From these similarity decreasers and increasers we can seee that the terms "and it purred" and "and it barked" are seen by the embedding model as dissimilar while the terms "sat on the mat and it" and "lay upon" are seen as most similar. 

This is interesting, the embedding model has clearly learned that barked and purred are different. Let's try and explore why the model thinks the other two terms are similar 

In [22]:
text1 = "sat on the mat and it"
text2 = "lay upon"
model_name = "bert-base-uncased"

In [23]:
similarity_increasers, similarity_decreasers = individual_nlp_explanation(text1, text2, model_name, output='text')


In [24]:
for i in range(len(similarity_increasers)):
    print("Pairs that increase similarity:", similarity_increasers[i])
print("")
for i in range(len(similarity_decreasers)):
    print("Pairs that decrease similarity:", similarity_decreasers[i])

Pairs that increase similarity: ('and it', 'upon', np.float32(0.019421458))
Pairs that increase similarity: ('and it', 'lay', np.float32(0.020947754))
Pairs that increase similarity: ('the mat and', 'lay', np.float32(0.12305528))
Pairs that increase similarity: ('the mat and', 'upon', np.float32(0.12549114))

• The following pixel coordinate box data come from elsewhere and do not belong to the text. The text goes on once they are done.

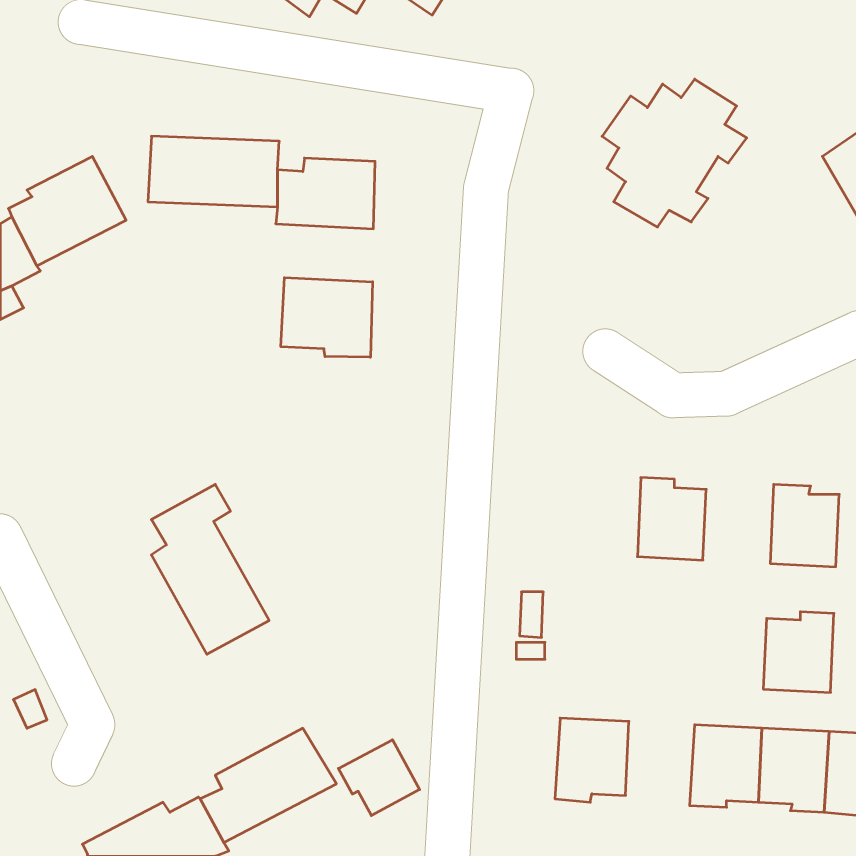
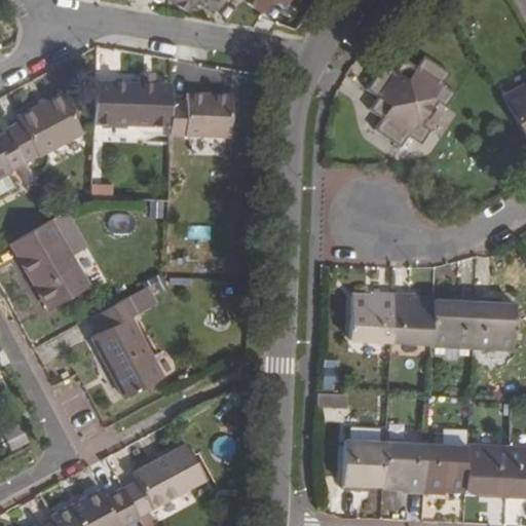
building: [281,278,373,357] -> none
building: none -> [13,221,88,309]
building: none -> [348,291,393,340]
building: [763,612,834,692] -> [431,295,475,344]
building: none -> [384,441,426,492]
building: [338,740,420,816] -> none

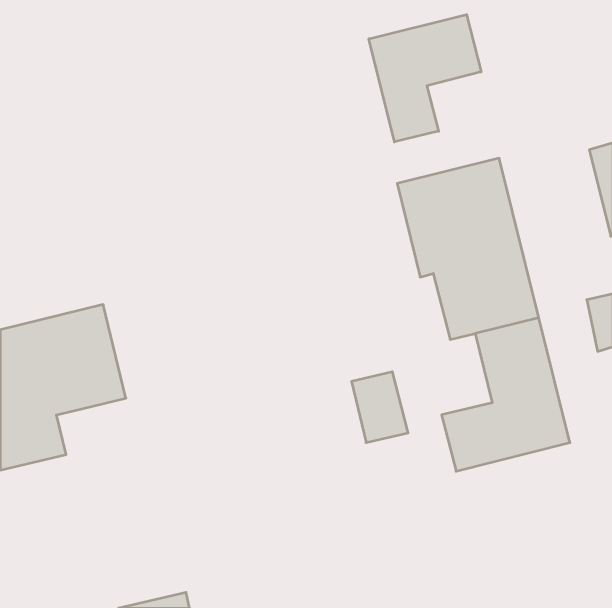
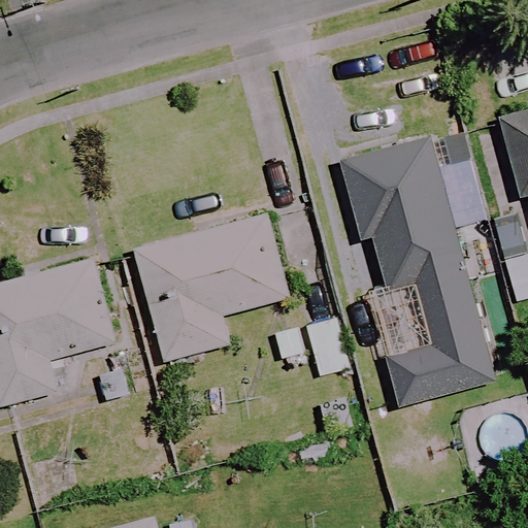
building: [369,15,481,142] -> none
building: none -> [134,216,290,361]

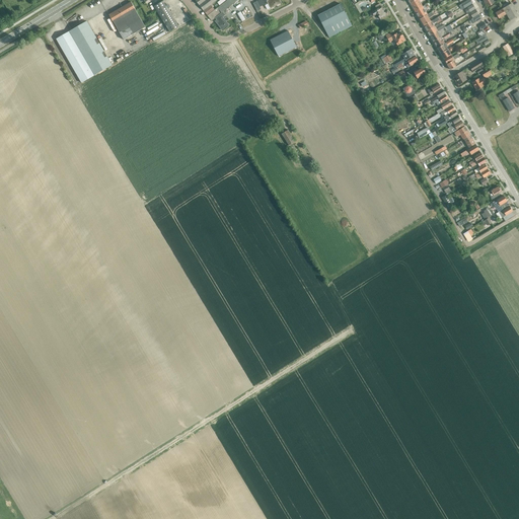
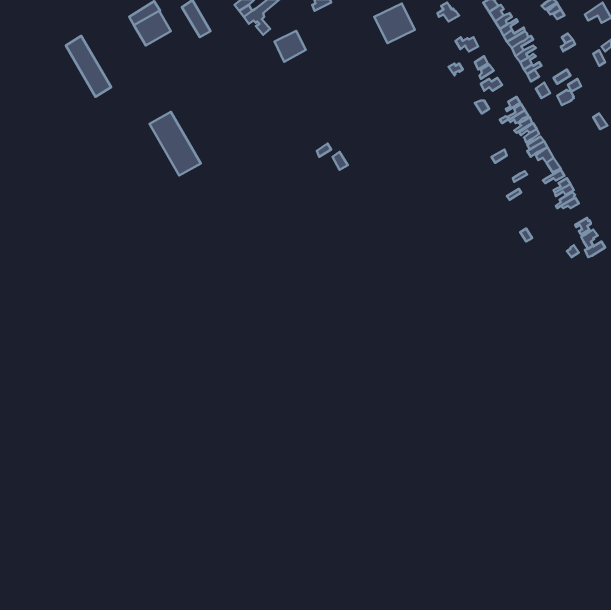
building: [69,20,113,74] -> [149,112,201,175]
building: [270,29,296,56] -> [275,31,306,62]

Pairs that decrease similarity: ('sat on the mat', 'upon', np.float32(-0.106793344))
Pairs that decrease similarity: ('sat on the', 'upon', np.float32(-0.10494733))
Pairs that decrease similarity: ('sat on the', 'lay', np.float32(-0.1005885))
Pairs that decrease similarity: ('sat on the mat', 'lay', np.float32(-0.0981608))
Pairs that decrease similarity: ('sat on', 'upon', np.float32(-0.08655596))
Pairs that decrease similarity: ('sat on', 'lay', np.float32(-0.07990849))
Pairs that decrease similarity: ('mat and it', 'upon', np.float32(-0.072120726))
Pairs that decrease similarity: ('mat and it', 'lay', np.float32(-0.069006324))
Pairs that decrease similarity: ('the mat and it', '

By decomposing this term we can see that the embedding model has learned that 'the mat and','upon' or 'the mat and','lay' are similar but 'sat on the mat', 'upon' are dissimilar. Interestingly we can infer that the model has learned that we may want to 'lay upon a mat' but we would not 'sit upon the mat'.